For that reason, it’s difficult to say with any real clarity how the outcome of this election will impact issues around liberty or in a broader sense America’s relationship with Britain. If Barack Obama is re-elected, I expect that his aggressive drone campaign will continue. More covert wars in far flung corners of the world will begin and end. Secret surveillance initiatives – authorised by a law allowing large-scale interception of foreign communications to and from the US – will keep on operating and may even escalate. American spies, as they have done for decades, will continue to eavesdrop on foreign communications from English bases near Harrogate in Yorkshire and Bude in Cornwall. (And most if not all of this will occur with the tacit support of the British government, entirely beyond public scrutiny.)
What’s more interesting is to consider what a Mitt Romney presidency would look like, because I think another Obama term we can already envisage. If Romney was to be elected into the White House, in many ways it would be a retrograde step. Like Obama, Romney keeps his cards very close to his chest when it comes to sensitive matters around national security and counter terrorism – but there are a few hints which offer enough of a glimpse that we can speculate fairly accurately. While Obama outlawed waterboarding as part of an executive order issued days after coming to office in 2009, a recently leaked memo hints Romney would attempt to reintroduce the torture method. In addition, one of Romney’s top foreign policy advisers is a brutal former George W. Bush counter-terrorism official named Cofer Black, who was once quoted saying he wanted to put “heads on sticks” in Afghanistan.
To me, that suggests a Romney administration would reinstate some of the more medieval elements of the Bush counter-terror effort that were vanquished by Obama (waterboarding being one, secret black site interrogation prisons another).
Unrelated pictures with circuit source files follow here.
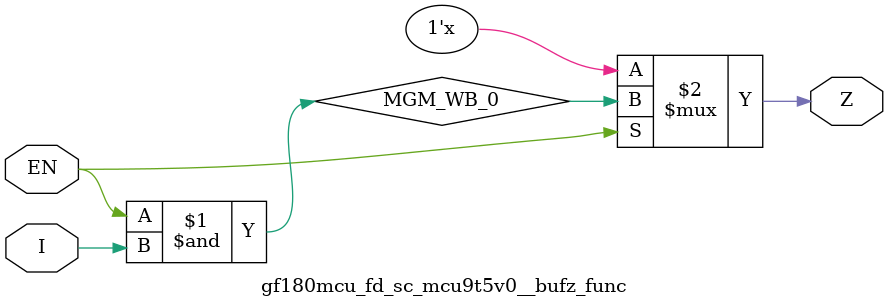
<source format=v>

`ifndef GF180MCU_FD_SC_MCU9T5V0__BUFZ_FUNC_V
`define GF180MCU_FD_SC_MCU9T5V0__BUFZ_FUNC_V

`ifdef USE_POWER_PINS
module gf180mcu_fd_sc_mcu9t5v0__bufz_func( EN, I, Z, VDD, VSS );
inout VDD, VSS;
`else // If not USE_POWER_PINS
module gf180mcu_fd_sc_mcu9t5v0__bufz_func( EN, I, Z );
`endif // If not USE_POWER_PINS
input EN, I;
output Z;

	wire MGM_WB_0;

	wire MGM_WB_1;

	and MGM_BG_0( MGM_WB_0, EN, I );

	not MGM_BG_1( MGM_WB_1, EN );

	bufif0 MGM_BG_2( Z, MGM_WB_0,MGM_WB_1 );

endmodule
`endif // GF180MCU_FD_SC_MCU9T5V0__BUFZ_V

</source>
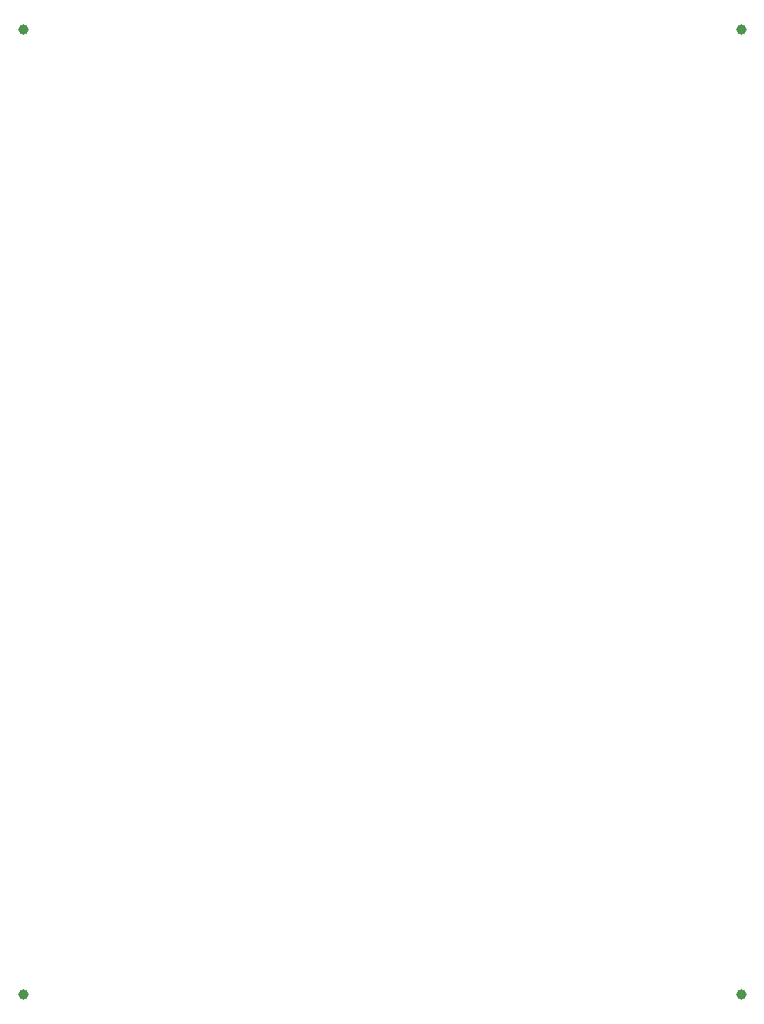
<source format=gtl>
%MOMM*%
%FSLAX46Y46*%
%IPPOS*%
%ADD10C,1*%
%ADD11C,1*%
%TF.GenerationSoftware,halfmarble,hm-panelizer,1.0.0 (beta)*%
%TF.SameCoordinates,Original*%
%TF.FileFunction,Copper,L1,Top*%
%TF.FilePolarity,Positive*%
%LPD*%
%TA.AperFunction,SMDPad,CuDef*%
%TD*%
D10*
G01*
X5000000Y3000000D03*
X75000000Y3000000D03*
%TF.GenerationSoftware,halfmarble,hm-panelizer,1.0.0 (beta)*%
%TF.SameCoordinates,Original*%
%TF.FileFunction,Copper,L1,Top*%
%TF.FilePolarity,Positive*%
%LPD*%
%TA.AperFunction,SMDPad,CuDef*%
%TD*%
D11*
G01*
X5000000Y97100000D03*
X75000000Y97100000D03*
M02*

</source>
Though the Obama administration’s drone campaign seems increasingly out of control, I can’t help but picture Romney taking decisions that would make Obama look like a constrained moderate. Romney, a venture capitalist born and bred, does not strike me as a man who has spent a great deal of time contemplating civil liberties, human rights, or the complexities of global politics. In fact, Romney doesn’t strike me as a man who has ever contemplated much about anything.
For the UK-USA relationship and for international politics generally, I think a Romney administration would ultimately have an unsettling effect. I could foresee the Romney administration tackling the Iran nuclear question head on like a bull in a china shop, for instance, wading into the region with rhetoric and foolish militaristic bravado, which could have disastrous consequences for America, Britain and the rest of the world. I also wonder how Romney would tackle issues around global internet freedom, which, given consistent pushes to mediate and restructure the web, will become progressively more significant in the next four years. In 2007, as part of a conservative moral crusade, Romney said if elected president he would introduce a law that would force all computers in America to have an inbuilt “porn filter.” That sort of crank policy, as technologically unworkable as it is reactionary, does not fill me with confidence that he would be a strong advocate for internet freedom.